> **Prompt**: Could you retype all of the entries exactly, without their pictures?

═════ Listed entries

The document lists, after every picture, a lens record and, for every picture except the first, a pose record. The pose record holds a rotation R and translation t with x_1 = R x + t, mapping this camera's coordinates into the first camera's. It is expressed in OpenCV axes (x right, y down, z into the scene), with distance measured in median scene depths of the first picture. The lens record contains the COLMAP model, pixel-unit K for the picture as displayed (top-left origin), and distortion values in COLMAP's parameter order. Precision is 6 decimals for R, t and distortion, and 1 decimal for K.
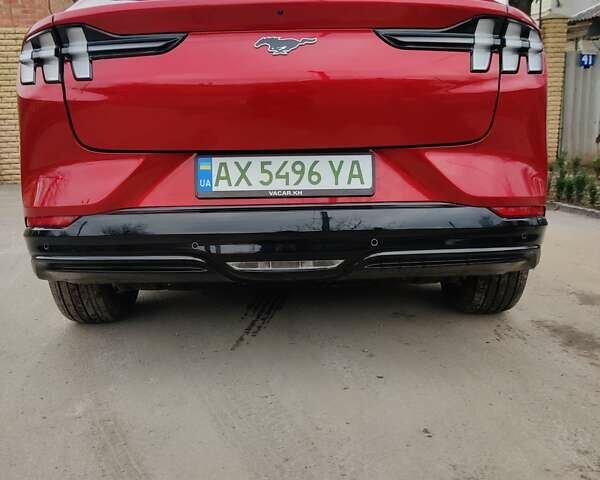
lens RADIAL K [[618.8, 0, 298.4], [0, 618.8, 222.6], [0, 0, 1]] dist [0.062624, -0.140904]
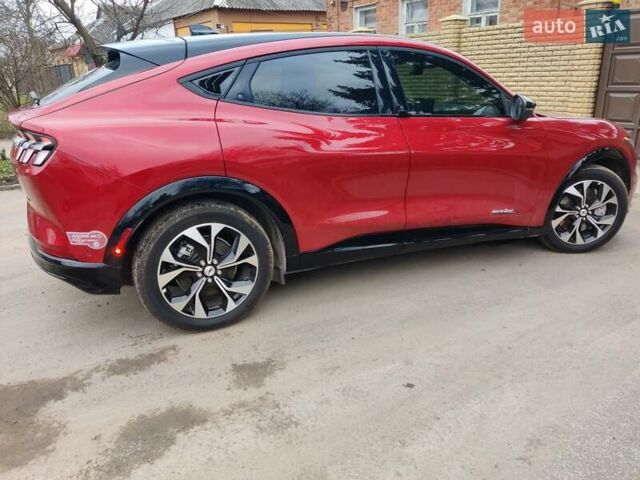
lens RADIAL K [[491.9, 0, 320.0], [0, 491.9, 240.0], [0, 0, 1]] dist [0.000591, -0.005100]
pose [[0.423191, 0.305185, -0.853095, 1.790093], [-0.145336, 0.952237, 0.268556, -0.502002], [0.894308, 0.010335, 0.447332, 1.118586]]
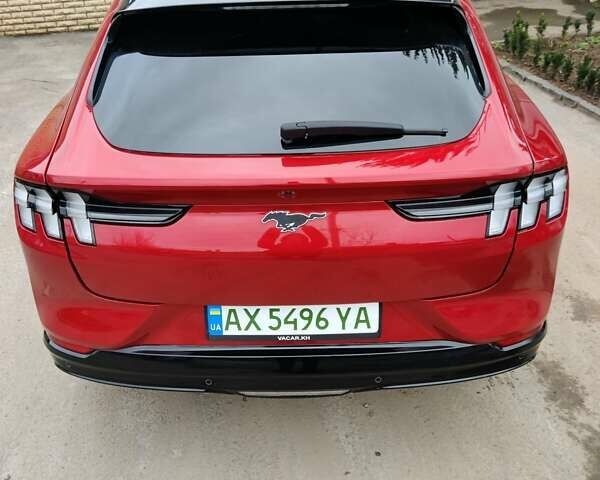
lens RADIAL K [[627.0, 0, 293.3], [0, 627.0, 231.8], [0, 0, 1]] dist [0.059707, -0.119417]
pose [[0.999954, 0.000533, -0.009529, -0.011745], [0.002945, 0.932509, 0.361135, -0.587432], [0.009079, -0.361147, 0.932465, 0.086948]]
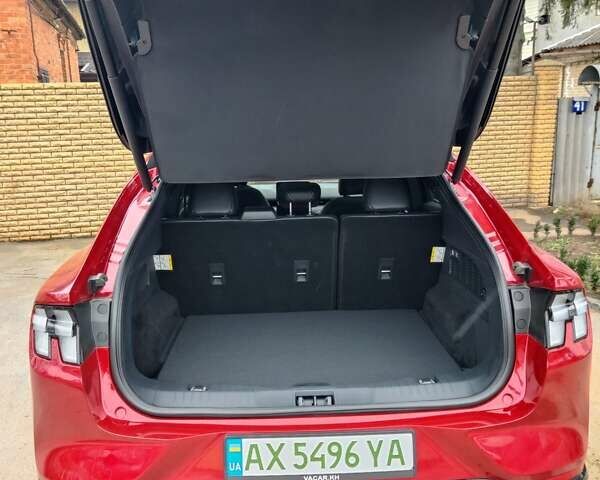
lens RADIAL K [[618.8, 0, 298.4], [0, 618.8, 222.6], [0, 0, 1]] dist [0.062624, -0.140904]
pose [[0.999612, -0.004626, 0.027480, -0.079072], [0.004442, 0.999967, 0.006754, -0.436766], [-0.027510, -0.006630, 0.999600, 0.064332]]
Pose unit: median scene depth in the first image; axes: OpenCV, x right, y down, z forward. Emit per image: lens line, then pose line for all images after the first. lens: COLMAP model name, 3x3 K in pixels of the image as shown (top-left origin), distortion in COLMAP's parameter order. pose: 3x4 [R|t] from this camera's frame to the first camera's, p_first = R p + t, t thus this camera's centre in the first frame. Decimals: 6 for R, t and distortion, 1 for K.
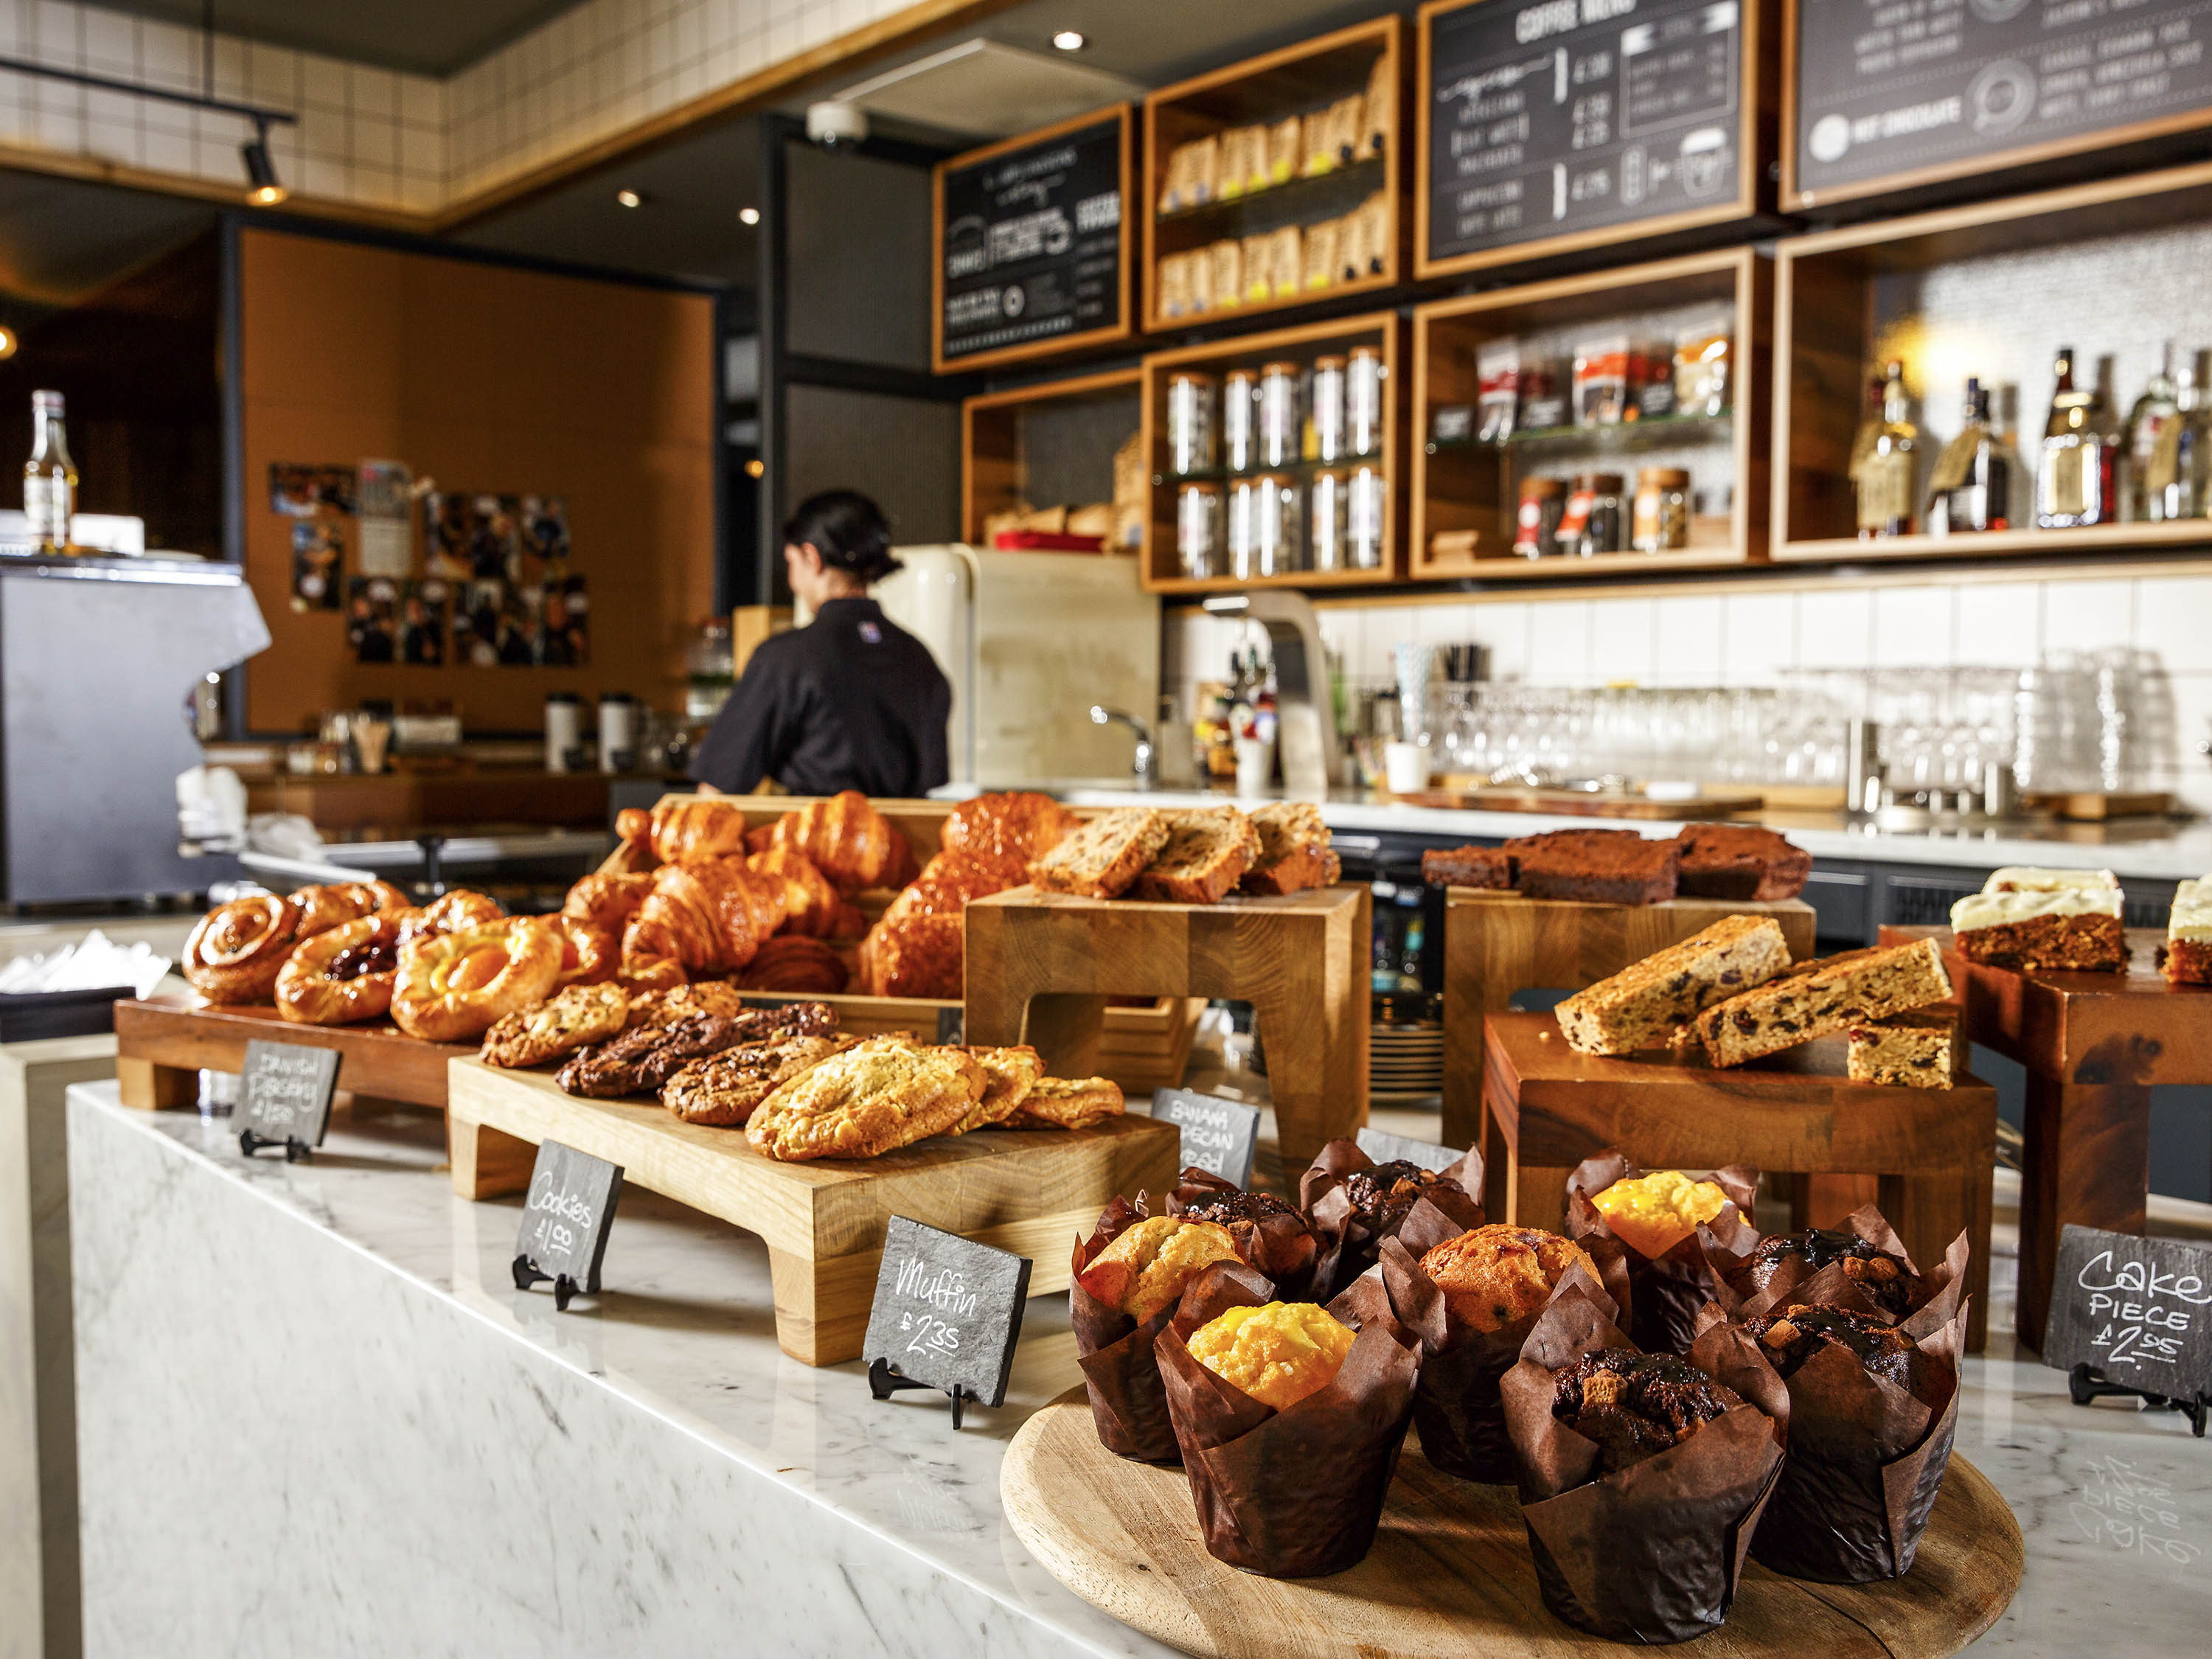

══════════

> **Response below**:
The document lists, after every picture, a lens record and, for every picture except the first, a pose record. The pose record holds a rotation R and translation t with x_1 = R x + t, mapping this camera's coordinates into the first camera's. It is expressed in OpenCV axes (x right, y down, z into the scene), with distance measured in median scene depths of the first picture. The lens record contains the COLMAP model, pixel-unit K for the picture as displayed (top-left origin), and distortion values in COLMAP's parameter order. Precision is 6 decimals for R, t and distortion, and 1 decimal for K.
lens RADIAL K [[618.8, 0, 298.4], [0, 618.8, 222.6], [0, 0, 1]] dist [0.062624, -0.140904]
lens RADIAL K [[491.9, 0, 320.0], [0, 491.9, 240.0], [0, 0, 1]] dist [0.000591, -0.005100]
pose [[0.423191, 0.305185, -0.853095, 1.790093], [-0.145336, 0.952237, 0.268556, -0.502002], [0.894308, 0.010335, 0.447332, 1.118586]]
lens RADIAL K [[627.0, 0, 293.3], [0, 627.0, 231.8], [0, 0, 1]] dist [0.059707, -0.119417]
pose [[0.999954, 0.000533, -0.009529, -0.011745], [0.002945, 0.932509, 0.361135, -0.587432], [0.009079, -0.361147, 0.932465, 0.086948]]
lens RADIAL K [[618.8, 0, 298.4], [0, 618.8, 222.6], [0, 0, 1]] dist [0.062624, -0.140904]
pose [[0.999612, -0.004626, 0.027480, -0.079072], [0.004442, 0.999967, 0.006754, -0.436766], [-0.027510, -0.006630, 0.999600, 0.064332]]
Pose unit: median scene depth in the first image; axes: OpenCV, x right, y down, z forward. Emit per image: lens line, then pose line for all images after the first. lens: COLMAP model name, 3x3 K in pixels of the image as shown (top-left origin), distortion in COLMAP's parameter order. pose: 3x4 [R|t] from this camera's frame to the first camera's, p_first = R p + t, t thus this camera's centre in the first frame. Decimals: 6 for R, t and distortion, 1 for K.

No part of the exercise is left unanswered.